RT: Why is the US considering training Syrian rebels at all? Do they think they can come up with a better strategy the second time round?

Tony Gosling: I hope so. Because of the upcoming elections, there is a little bit of pressure on the Americans to come up with a coherent policy here. But I am afraid there is one thing they can do with Riyadh Hijab from the rebel groups as a part of this negotiation process, which is to laugh at him. He is called ‘the opposition’ in the Western media, but he is now saying that he may not even turn up to the peace talks. I would suggest that if he wants to be the opposition that he should start fighting elections in Syria like everybody else in the civilized world does. We have parliamentary elections in 2012 that he possibly could have fought. Also, of course, presidential election in 2014 he could have fought. If he holds his horses and bides his time, the new constitution means Assad has only got two terms anyway. So why on earth does he not engage with the peaceful electoral process? That is what I think should happen here. And there is really no excuse for him to not turn up at these peace talks.

RTWhat has changed on the ground in Syria? Will something change if the US gives its support?

TG: There has become a big difference between the foreign policy as it is being sold to the public here in the West, and what is really going here on the ground. Many of us have been told that it is a battle going on in Syria with ISIS.

Actually, what is happening behind the scenes is a battle for Syria, for the heart and minds. And America is slowly in a position where it is having to abandon some of its support for these rebels. It is becoming pretty clear that there is very little difference between [rebels] and ISIL/ISIL/DAESH. In fact what they are doing are trading with each other, exchanging weapons – some of the groups. And we’ve even had a senior general saying that we should be supporting al-Qaeda in Syria.

I think that they’ve got to go to these peace talks if we want any kind of real solution here, because actually the Americans are backtracking a bit and are realizing that their support for the rebels doesn’t make sense in military terms, never mind the propaganda.

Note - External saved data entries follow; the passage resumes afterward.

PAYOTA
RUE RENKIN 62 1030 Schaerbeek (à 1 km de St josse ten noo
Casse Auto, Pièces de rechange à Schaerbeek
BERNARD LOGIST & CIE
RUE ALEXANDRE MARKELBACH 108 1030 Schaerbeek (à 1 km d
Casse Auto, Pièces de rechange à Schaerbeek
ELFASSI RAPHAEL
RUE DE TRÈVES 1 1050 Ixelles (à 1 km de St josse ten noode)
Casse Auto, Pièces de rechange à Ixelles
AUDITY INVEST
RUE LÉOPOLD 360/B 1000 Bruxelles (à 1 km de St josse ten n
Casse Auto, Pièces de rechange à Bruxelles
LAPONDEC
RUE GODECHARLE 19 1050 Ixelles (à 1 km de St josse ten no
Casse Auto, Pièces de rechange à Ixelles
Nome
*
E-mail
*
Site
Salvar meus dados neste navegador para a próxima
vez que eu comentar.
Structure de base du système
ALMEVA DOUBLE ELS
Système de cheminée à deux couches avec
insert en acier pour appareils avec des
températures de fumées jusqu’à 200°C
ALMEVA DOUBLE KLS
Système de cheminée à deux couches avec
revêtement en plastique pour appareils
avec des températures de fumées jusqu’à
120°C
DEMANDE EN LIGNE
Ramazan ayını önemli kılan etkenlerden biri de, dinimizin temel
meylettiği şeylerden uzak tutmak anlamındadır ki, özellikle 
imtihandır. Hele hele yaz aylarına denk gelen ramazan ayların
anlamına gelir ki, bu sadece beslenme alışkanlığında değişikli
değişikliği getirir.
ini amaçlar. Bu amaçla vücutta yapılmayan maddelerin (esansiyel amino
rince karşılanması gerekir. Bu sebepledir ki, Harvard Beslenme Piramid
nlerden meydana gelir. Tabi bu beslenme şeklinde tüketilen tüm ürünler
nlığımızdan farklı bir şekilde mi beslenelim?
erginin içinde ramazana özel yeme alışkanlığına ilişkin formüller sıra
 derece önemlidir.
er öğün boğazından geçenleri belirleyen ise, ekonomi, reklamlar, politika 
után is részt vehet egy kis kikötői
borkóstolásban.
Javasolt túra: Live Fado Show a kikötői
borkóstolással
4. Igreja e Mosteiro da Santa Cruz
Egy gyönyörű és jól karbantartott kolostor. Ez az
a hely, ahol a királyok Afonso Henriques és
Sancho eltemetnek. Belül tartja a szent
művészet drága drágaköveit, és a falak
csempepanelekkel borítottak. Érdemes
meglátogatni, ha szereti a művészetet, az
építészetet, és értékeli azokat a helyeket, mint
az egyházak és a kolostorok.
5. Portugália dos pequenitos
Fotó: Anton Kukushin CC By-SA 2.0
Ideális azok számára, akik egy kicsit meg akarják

RTTurkey and the US have been trying to seal the border with Syria for months now with little progress. What is making this job so difficult?

TG: What makes it most difficult is that you have got a lots of interest in Turkey in keeping that border open, infiltrating agents through one way or another, and also keeping some of the oil supplies running, which Russia has been concentrating on thwarting those supplies going through. So we’ve got double dealing from the Turkish Erdogan government, who even has been talking about Hitler’s regime as a good way of running things… I think Turkey is in a kind of meltdown. They can’t make any clear coherent policy either and that’s another casualty of the next-door war in Syria.